The research activities span three fields of computer science: Hardware system and architecture research is carried out in software simulation. This portion of the research explores multiple aspects of the hardware system including efficient implementations of software-style polymorphism and mechanisms to enforce data encapsulation. The project is grounded in a specific, performance-critical, real-world problem of database query processing. This component of the research identifies target types for hardware acceleration that are used in common, complex database operations such as range partitioning. Performance results will be obtained both by direct measurement and by simulation. Finally, the compiler segment of the project develops compiler techniques to link high-level languages to the accelerators available on the target hardware system. The compiler adapts software at runtime to best utilize the available accelerators and to partition code among general-purpose and specialized processing cores.
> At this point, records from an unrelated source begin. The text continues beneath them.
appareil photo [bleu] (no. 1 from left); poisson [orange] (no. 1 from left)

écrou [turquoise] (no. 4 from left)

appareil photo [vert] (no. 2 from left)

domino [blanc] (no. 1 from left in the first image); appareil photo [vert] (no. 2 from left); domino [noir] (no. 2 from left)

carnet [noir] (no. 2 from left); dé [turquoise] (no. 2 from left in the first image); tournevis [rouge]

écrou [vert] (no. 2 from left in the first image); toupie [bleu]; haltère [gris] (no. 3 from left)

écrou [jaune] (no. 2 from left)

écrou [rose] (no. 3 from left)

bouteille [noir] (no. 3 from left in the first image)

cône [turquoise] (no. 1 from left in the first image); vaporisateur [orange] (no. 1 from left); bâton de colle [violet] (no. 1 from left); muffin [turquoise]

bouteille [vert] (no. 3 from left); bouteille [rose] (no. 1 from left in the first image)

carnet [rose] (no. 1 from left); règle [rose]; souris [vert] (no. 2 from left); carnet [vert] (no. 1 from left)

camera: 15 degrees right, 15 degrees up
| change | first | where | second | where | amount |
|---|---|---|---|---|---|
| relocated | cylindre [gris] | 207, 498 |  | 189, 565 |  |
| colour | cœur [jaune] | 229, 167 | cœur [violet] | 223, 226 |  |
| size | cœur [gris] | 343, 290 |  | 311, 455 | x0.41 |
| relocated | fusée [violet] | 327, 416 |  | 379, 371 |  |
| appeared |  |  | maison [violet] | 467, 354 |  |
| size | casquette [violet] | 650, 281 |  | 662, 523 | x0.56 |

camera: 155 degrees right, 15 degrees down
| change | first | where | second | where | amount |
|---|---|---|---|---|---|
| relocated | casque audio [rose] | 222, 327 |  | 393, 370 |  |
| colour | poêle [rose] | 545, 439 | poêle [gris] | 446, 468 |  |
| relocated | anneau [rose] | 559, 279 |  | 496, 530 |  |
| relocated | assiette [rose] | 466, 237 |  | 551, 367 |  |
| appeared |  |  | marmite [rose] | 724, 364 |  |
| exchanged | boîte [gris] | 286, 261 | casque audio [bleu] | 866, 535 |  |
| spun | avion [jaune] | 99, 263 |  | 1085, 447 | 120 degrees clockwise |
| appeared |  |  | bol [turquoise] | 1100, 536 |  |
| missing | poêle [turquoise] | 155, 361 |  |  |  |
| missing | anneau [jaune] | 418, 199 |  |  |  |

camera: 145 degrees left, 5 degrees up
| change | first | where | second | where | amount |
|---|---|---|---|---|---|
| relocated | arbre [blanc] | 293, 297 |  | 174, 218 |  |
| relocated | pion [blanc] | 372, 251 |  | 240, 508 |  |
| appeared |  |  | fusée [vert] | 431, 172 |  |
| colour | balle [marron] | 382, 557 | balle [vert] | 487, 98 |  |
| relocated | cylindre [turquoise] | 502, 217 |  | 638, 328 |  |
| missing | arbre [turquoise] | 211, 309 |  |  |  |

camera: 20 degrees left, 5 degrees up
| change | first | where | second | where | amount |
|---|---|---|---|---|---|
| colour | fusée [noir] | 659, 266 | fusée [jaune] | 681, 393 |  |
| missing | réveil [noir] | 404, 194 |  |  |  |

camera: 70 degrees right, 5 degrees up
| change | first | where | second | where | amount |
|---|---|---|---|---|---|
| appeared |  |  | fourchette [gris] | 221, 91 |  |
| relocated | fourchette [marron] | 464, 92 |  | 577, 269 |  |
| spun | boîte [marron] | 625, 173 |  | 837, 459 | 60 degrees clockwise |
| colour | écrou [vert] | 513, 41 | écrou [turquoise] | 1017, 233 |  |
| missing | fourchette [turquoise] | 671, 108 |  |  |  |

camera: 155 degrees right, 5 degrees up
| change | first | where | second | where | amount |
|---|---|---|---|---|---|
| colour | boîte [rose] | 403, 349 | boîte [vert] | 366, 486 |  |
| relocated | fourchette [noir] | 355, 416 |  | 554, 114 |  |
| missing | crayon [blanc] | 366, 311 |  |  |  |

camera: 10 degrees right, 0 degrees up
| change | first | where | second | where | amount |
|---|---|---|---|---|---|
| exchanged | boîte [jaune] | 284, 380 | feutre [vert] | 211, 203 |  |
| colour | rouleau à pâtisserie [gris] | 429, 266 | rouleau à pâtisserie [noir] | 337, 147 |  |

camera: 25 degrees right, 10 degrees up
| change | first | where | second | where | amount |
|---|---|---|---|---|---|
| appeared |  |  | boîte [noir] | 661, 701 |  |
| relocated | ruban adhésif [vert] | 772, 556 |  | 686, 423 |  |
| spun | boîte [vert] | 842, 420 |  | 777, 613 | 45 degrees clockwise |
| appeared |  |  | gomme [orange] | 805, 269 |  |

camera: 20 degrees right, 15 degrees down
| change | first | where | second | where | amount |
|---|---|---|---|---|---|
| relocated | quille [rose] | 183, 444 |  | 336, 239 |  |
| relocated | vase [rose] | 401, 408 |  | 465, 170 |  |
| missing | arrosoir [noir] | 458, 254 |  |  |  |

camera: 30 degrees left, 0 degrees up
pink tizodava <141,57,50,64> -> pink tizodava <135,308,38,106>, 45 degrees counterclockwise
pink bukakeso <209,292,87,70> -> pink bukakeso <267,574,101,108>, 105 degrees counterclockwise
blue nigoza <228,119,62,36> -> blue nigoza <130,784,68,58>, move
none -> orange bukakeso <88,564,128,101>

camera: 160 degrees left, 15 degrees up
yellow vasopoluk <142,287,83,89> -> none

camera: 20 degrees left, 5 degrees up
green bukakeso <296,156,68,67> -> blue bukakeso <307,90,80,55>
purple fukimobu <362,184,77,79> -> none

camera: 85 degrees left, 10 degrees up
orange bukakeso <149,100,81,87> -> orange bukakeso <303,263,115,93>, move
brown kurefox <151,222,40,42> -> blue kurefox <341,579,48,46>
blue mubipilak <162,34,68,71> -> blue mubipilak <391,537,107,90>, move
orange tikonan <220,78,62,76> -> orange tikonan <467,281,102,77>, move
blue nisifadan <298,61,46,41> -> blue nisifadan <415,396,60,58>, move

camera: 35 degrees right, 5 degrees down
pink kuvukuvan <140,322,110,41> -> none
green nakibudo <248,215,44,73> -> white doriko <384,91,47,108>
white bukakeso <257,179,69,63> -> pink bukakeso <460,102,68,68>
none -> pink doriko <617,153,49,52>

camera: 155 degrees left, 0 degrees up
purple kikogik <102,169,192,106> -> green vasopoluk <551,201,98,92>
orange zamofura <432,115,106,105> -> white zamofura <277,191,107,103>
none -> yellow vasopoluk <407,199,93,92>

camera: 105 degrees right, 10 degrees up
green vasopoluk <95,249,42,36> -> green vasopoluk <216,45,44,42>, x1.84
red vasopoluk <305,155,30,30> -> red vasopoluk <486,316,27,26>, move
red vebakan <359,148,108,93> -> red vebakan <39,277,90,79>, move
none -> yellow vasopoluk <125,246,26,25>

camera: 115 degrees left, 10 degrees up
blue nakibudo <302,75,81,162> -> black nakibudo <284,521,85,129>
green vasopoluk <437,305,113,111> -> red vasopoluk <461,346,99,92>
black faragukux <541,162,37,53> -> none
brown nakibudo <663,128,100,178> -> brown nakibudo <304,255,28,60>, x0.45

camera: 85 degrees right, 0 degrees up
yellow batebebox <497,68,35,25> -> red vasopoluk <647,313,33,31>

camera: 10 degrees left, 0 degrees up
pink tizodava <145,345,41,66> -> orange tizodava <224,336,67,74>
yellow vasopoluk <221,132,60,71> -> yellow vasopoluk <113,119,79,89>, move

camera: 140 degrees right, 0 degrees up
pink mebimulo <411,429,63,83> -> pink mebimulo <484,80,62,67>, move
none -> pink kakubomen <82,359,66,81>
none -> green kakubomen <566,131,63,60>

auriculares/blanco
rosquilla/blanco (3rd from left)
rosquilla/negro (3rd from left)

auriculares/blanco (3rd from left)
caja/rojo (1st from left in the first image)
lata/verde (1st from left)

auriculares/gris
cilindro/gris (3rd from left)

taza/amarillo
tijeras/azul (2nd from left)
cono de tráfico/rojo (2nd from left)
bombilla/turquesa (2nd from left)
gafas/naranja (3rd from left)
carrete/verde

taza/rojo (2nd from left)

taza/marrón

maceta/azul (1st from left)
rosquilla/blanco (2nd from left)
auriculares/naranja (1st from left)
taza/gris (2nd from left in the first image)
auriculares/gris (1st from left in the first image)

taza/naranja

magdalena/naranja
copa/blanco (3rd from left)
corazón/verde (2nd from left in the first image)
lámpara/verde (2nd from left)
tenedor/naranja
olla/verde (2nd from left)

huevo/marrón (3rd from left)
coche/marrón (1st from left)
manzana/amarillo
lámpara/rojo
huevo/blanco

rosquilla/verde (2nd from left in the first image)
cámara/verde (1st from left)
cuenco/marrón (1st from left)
As power and energy become the most critical resource in computing systems, mechanisms to conserve these resources have come under significant scientific scrutiny. The broader impact of this research project is to harness software abstractions in specialized, energy efficient hardware. By prioritizing programmability and efficiency equally, this research strives for usable, energy-efficient, next-generation computing platforms. As a first area of application, this project targets databases, the software engines that store and index and compute on society's information.